The Open Web Application Security Project (OWASP) Top 10 is intended as a guide to help security professionals prioritize the most common and urgent web application threats that they or their clients are likely to face. By collecting and analyzing data over time, OWASP is a source of both intelligence and awareness for the people responsible for building secure applications. Raxis uses the OWASP Top 10 as a baseline when assessing web applications, ensuring that our customers are guarding against each of the most common threat categories. Of course, our testing goes well beyond the items on the list, but it is an effective starting point for security assessments.
What Is a Broken Access Control?
Broken access control, not to be confused with broken authentication, happens when a user unintentionally is granted elevated permissions or access to an application, user role, or domain. But what does that mean to website users? It means that the user, whether a hacker or someone unintentionally discovering the vulnerability, gains access that was never intended, whether that is access to private information for other users or access to an admin page that allows them to perform actions few people should be allowed to do.
When a web app fails to enforce proper access controls, the results can be unauthorized disclosure of sensitive information, modification or destruction of data in the system, or the ability to perform business function the user should have no authority to perform.
This vulnerability has moved from the fifth position all the way to first in the new 2021 OWASP Top 10 update. According to the OWASP Foundation, 3.81% of the applications tested had some form of broken access control. While that may sound like a small percent, the cost is high when you realize the sensitive data & systems that could be exposed.
A Few Examples
Many web applications can have a user login page with data such as credit card, phone number, or address information. Let’s consider two users of that application, Fred and Karen. If Karen was logged into her profile, she might see a URL similar to the link below:
But what happens if she can simply change “karen” on the end of the URL to “fred”? We would get the URL below:
By itself, that is not broken access control. If the application is secure, Karen would be denied access. However, if Karen was then able to see the information in Fred’s account, it would be an example of broken access control. But why stop there? Once Karen realizes she can see Fred’s personal information, she might write a script that tries common names of other people to gather thousands of credit cards to sell on the dark web.
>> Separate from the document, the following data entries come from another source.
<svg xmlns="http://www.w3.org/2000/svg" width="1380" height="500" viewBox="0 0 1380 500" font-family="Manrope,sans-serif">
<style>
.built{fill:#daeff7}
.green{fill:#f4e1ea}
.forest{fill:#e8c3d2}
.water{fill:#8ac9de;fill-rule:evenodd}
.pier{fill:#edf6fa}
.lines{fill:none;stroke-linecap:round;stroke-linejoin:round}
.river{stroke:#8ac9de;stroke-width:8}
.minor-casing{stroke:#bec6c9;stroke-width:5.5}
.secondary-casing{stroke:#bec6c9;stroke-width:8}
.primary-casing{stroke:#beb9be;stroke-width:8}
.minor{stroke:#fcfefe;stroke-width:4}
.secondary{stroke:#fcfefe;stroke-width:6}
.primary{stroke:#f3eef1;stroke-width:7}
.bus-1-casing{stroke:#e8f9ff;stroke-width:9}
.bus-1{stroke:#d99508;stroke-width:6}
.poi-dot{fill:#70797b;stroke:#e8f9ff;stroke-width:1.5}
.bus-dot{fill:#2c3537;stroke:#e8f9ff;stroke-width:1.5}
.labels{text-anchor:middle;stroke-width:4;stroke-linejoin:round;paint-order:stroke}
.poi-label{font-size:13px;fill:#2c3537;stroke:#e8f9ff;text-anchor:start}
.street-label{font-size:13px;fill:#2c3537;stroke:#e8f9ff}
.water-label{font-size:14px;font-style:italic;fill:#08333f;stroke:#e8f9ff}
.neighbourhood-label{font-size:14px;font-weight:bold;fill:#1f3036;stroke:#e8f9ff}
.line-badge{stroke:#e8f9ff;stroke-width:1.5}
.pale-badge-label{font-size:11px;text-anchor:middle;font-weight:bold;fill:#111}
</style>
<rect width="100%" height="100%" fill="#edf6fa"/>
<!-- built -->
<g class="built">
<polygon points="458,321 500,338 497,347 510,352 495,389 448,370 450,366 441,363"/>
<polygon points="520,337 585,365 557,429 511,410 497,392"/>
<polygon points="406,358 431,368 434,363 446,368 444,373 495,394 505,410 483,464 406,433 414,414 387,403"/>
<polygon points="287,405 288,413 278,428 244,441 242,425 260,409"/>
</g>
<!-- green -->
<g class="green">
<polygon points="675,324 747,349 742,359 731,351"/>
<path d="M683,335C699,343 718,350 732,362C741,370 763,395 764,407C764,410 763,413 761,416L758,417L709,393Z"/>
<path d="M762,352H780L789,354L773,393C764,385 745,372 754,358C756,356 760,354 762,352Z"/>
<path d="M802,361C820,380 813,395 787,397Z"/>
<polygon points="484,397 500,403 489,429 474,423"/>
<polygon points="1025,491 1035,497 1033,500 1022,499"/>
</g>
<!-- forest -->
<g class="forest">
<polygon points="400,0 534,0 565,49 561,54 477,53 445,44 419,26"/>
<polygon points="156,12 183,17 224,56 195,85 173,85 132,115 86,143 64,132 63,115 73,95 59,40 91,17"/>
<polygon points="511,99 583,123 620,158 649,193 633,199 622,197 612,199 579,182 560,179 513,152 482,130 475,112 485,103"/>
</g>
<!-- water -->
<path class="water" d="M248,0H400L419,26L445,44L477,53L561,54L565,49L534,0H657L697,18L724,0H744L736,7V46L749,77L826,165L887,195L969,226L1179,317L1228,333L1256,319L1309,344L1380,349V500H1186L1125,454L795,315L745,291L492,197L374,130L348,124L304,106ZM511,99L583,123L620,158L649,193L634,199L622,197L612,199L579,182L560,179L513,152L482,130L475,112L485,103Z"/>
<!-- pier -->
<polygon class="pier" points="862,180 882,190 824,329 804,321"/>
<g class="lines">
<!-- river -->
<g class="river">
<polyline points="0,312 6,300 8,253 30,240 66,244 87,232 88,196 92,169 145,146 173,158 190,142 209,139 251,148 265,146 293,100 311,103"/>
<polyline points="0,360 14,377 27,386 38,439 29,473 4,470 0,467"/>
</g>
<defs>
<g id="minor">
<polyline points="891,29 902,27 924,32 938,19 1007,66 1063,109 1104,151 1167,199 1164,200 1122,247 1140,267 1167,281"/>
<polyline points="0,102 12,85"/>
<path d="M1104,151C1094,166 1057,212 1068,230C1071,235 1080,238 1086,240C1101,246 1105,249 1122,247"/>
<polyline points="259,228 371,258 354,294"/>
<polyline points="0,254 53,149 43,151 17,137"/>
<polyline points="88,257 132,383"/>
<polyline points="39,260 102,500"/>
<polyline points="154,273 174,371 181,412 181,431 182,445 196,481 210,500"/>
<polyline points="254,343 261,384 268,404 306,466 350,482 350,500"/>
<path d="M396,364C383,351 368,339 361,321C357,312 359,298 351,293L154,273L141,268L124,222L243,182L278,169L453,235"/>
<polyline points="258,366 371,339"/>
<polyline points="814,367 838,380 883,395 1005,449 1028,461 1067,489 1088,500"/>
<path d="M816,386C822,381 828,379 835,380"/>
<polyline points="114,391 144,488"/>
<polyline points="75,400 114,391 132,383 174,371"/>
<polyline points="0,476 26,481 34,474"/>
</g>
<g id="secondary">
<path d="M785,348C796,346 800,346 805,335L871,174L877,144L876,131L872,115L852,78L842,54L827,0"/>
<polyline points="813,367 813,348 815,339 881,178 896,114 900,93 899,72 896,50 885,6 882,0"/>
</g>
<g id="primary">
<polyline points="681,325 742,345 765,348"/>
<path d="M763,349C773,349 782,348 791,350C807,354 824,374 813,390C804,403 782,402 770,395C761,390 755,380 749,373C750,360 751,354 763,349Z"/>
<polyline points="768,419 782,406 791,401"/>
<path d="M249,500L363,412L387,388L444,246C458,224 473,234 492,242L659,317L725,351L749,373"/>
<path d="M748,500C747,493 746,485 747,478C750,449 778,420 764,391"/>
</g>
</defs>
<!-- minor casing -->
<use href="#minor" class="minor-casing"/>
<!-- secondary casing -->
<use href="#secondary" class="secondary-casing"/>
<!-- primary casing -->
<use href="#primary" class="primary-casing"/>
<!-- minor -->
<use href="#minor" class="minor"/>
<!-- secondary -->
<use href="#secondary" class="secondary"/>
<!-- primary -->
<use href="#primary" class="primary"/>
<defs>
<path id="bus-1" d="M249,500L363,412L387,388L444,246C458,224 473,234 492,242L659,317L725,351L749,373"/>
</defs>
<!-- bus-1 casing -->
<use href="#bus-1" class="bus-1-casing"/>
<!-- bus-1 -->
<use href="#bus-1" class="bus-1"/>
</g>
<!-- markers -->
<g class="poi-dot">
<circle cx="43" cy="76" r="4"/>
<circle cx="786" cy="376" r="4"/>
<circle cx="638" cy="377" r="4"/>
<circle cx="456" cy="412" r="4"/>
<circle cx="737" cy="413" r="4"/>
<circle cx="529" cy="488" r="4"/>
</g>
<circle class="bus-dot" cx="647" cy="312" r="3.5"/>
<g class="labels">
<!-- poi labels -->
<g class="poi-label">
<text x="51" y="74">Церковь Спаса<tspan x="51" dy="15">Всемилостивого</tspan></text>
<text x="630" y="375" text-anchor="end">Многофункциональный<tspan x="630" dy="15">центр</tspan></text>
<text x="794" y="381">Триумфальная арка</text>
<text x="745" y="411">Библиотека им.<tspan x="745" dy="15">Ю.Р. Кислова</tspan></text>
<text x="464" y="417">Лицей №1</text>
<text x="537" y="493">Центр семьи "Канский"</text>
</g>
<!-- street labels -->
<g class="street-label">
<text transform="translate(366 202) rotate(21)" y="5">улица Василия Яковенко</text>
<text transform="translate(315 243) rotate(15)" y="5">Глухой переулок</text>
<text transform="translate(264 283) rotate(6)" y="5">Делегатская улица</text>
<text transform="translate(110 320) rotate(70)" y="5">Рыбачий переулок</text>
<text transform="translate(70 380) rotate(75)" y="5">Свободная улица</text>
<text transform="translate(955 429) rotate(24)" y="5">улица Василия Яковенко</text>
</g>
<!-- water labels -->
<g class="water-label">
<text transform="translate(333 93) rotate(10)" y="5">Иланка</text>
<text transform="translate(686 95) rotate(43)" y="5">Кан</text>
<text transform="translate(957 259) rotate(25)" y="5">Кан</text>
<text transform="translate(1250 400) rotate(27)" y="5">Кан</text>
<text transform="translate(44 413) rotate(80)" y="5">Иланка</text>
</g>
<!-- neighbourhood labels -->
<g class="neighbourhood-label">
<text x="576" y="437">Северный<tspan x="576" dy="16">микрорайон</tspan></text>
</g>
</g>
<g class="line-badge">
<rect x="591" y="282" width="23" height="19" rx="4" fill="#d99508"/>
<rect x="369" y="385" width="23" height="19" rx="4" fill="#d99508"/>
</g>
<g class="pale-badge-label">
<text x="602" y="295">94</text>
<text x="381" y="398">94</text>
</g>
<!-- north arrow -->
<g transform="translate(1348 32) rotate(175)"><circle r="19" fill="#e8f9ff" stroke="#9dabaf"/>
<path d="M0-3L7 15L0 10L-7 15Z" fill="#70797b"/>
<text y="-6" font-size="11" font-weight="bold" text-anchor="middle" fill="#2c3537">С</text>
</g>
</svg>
Another example of a broken access control is the ability to access a server status or web app information page that should not be public to all users. If an unauthenticated user can access either of the two example pages below, it would be a form of broken access control.
Why would that be important? Many attacks require multiple steps, and each step that provides information helps the hacker understand if their actions are working or not. A hacker may use a server-status page to see if their attack is successful, or they may use the getappinfo page to find out what software the server is using so they know what type of attacks to try.
How to prevent Broken Access Control
Remediating broken access control is not a one-size-fits-all concept. Just like people are all unique and beautiful in their own way, and deserve to be treated fairly, not tossed aside… err [deep breath] ahem. Really sorry. Website developers must implement trusted server-side code or APIs that do not allow attackers to modify the access control checks or metadata.
The list below is a good place to start with hardening Access Controls in your environment:
- Implement deny-by-default on everything except public resources.
- Minimize Cross-Origin Resource Sharing (CORS), instead implementing access control mechanisms once and reusing them throughout the application.
- Enforce record ownership rather than accepting that the user can create, read, update, and/or delete any record.
- Ensure file metadata and backup files are not present in web roots.
- Disable web server directory listings.
- Set rate limits for API and controller access to minimize the attack surface of automated attack tools.